Parsing HTML tables

Nicolas_Pioupiou · 31 March 2009 18:59

Hi everybody,

I'm searching for a way to write a beautidull code which parse an HTML
table.

In fact, the table is dynamic.
It always have three columns but have randoms lines.

In each "line" (<tr></tr>) I want to extract the information inside the
colums <td></td>. And then, I create a new object with these
informations.

I done it by splitting my html source with the method split("<tr>") and
use regexp to extract what I want. But this solution do not satisfied
me. It's unmaintanable.

However, I'm pretty sure that I could do more clever code...

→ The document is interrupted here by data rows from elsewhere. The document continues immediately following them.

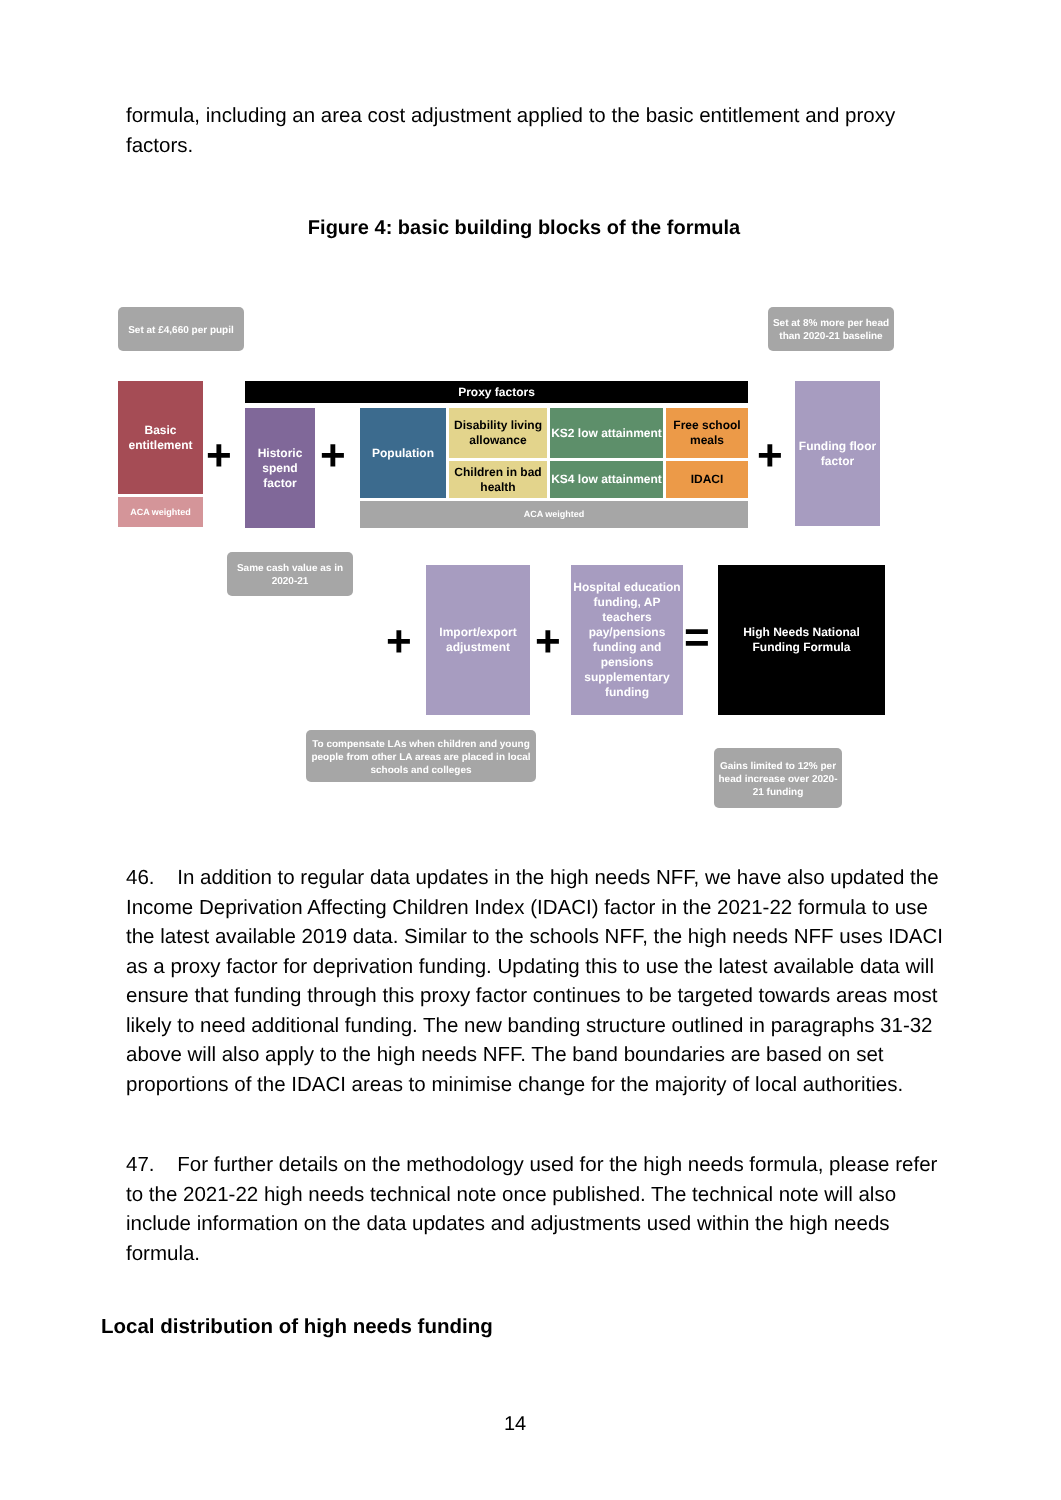formula, including an area cost adjustment applied to the basic entitlement and proxy factors.
Figure 4: basic building blocks of the formula
Set at £4,660 per pupil
Set at 8% more per head than 2020-21 baseline
Basic entitlement
ACA weighted
+
Historic spend factor
+
Proxy factors
Population
Disability living allowance
Children in bad health
KS2 low attainment
KS4 low attainment
Free school meals
IDACI
ACA weighted
+
Funding floor factor
Same cash value as in 2020-21
+
Import/export adjustment
+
Hospital education funding, AP teachers pay/pensions funding and pensions supplementary funding
=
High Needs National Funding Formula
To compensate LAs when children and young people from other LA areas are placed in local schools and colleges
Gains limited to 12% per head increase over 2020-21 funding
46. In addition to regular data updates in the high needs NFF, we have also updated the Income Deprivation Affecting Children Index (IDACI) factor in the 2021-22 formula to use the latest available 2019 data. Similar to the schools NFF, the high needs NFF uses IDACI as a proxy factor for deprivation funding. Updating this to use the latest available data will ensure that funding through this proxy factor continues to be targeted towards areas most likely to need additional funding. The new banding structure outlined in paragraphs 31-32 above will also apply to the high needs NFF. The band boundaries are based on set proportions of the IDACI areas to minimise change for the majority of local authorities.
47. For further details on the methodology used for the high needs formula, please refer to the 2021-22 high needs technical note once published. The technical note will also include information on the data updates and adjustments used within the high needs formula.
Local distribution of high needs funding
14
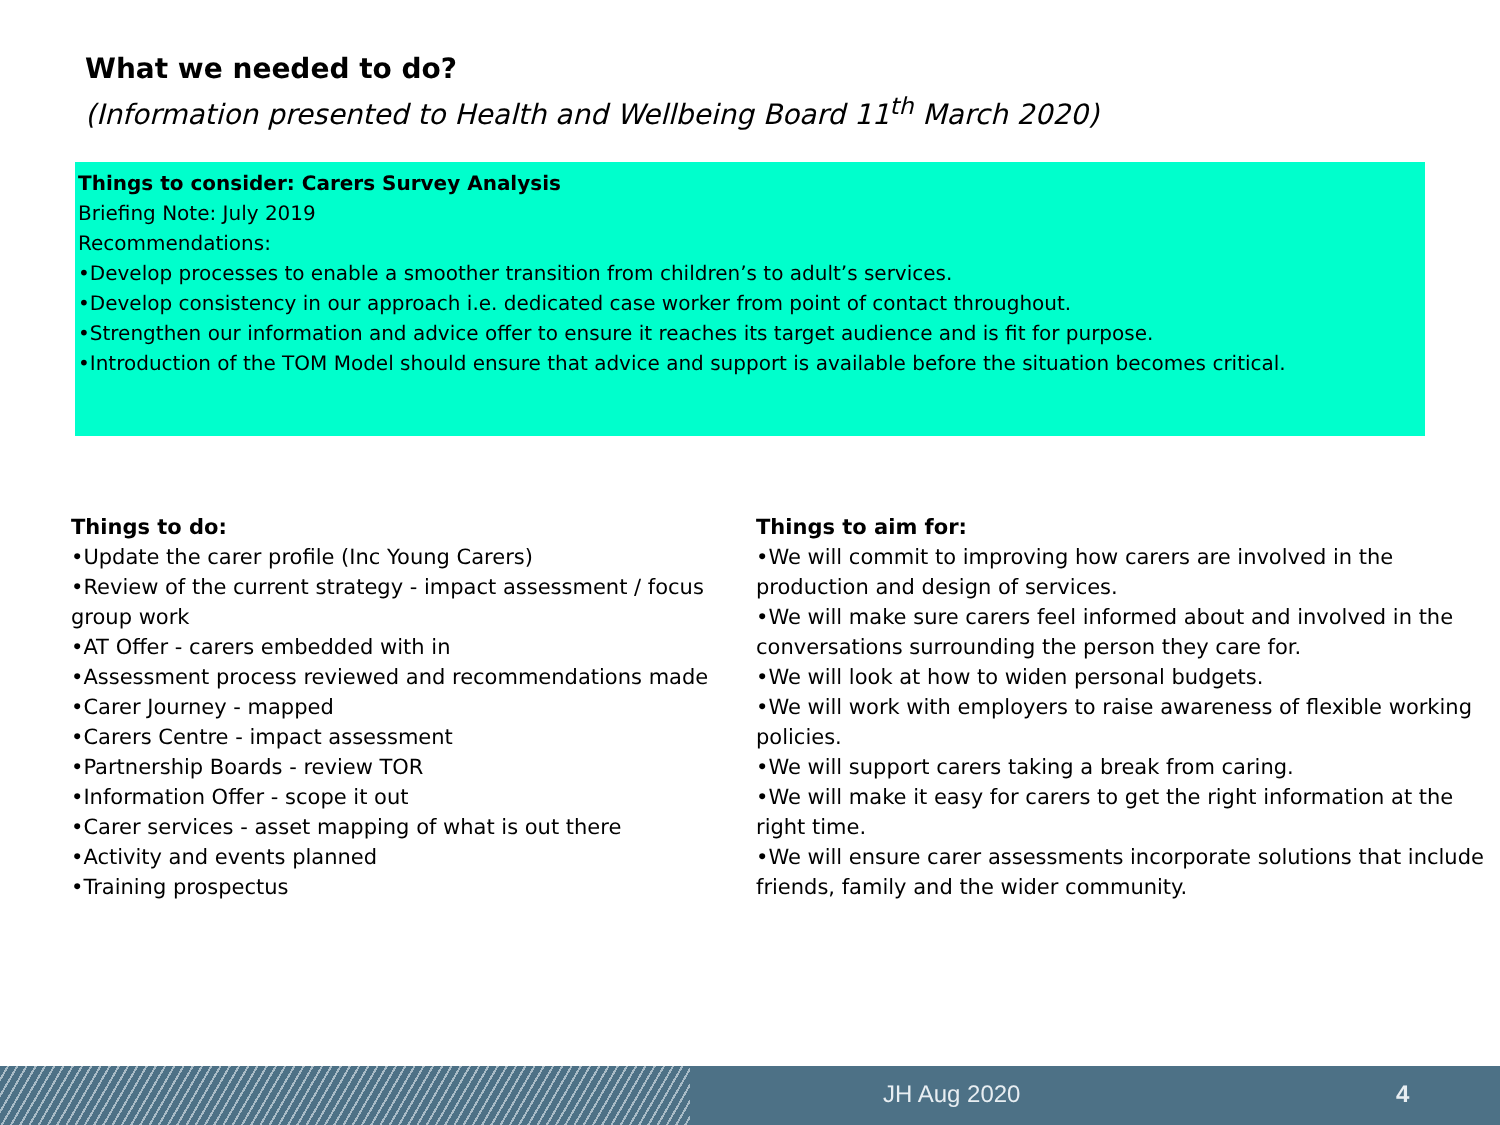What we needed to do?
(Information presented to Health and Wellbeing Board 11<sup>th</sup> March 2020)
Things to consider: Carers Survey Analysis
Briefing Note: July 2019
Recommendations:
•Develop processes to enable a smoother transition from children’s to adult’s services.
•Develop consistency in our approach i.e. dedicated case worker from point of contact throughout.
•Strengthen our information and advice offer to ensure it reaches its target audience and is fit for purpose.
•Introduction of the TOM Model should ensure that advice and support is available before the situation becomes critical.
Things to do:
•Update the carer profile (Inc Young Carers)
•Review of the current strategy - impact assessment / focus group work
•AT Offer - carers embedded with in
•Assessment process reviewed and recommendations made
•Carer Journey - mapped
•Carers Centre - impact assessment
•Partnership Boards - review TOR
•Information Offer - scope it out
•Carer services - asset mapping of what is out there
•Activity and events planned
•Training prospectus
Things to aim for:
•We will commit to improving how carers are involved in the production and design of services.
•We will make sure carers feel informed about and involved in the conversations surrounding the person they care for.
•We will look at how to widen personal budgets.
•We will work with employers to raise awareness of flexible working policies.
•We will support carers taking a break from caring.
•We will make it easy for carers to get the right information at the right time.
•We will ensure carer assessments incorporate solutions that include friends, family and the wider community.
JH Aug 2020 4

Is there anyone has an idea, a clue a thought ?

Thanks.
PS: English is not my native langage...

···

--
Posted via http://www.ruby-forum.com/.

Mark_Thomas · 31 March 2009 19:44

Use a real parser. Example:

···

On Mar 31, 2:59 pm, Nicolas Pioupiou <nicolas.e...@gmail.com> wrote:

Hi everybody,

I'm searching for a way to write a beautidull code which parse an HTML
table.

In fact, the table is dynamic.
It always have three columns but have randoms lines.

In each "line" (<tr></tr>) I want to extract the information inside the
colums <td></td>. And then, I create a new object with these
informations.

I done it by splitting my html source with the method split("<tr>") and
use regexp to extract what I want. But this solution do not satisfied
me. It's unmaintanable.

However, I'm pretty sure that I could do more clever code...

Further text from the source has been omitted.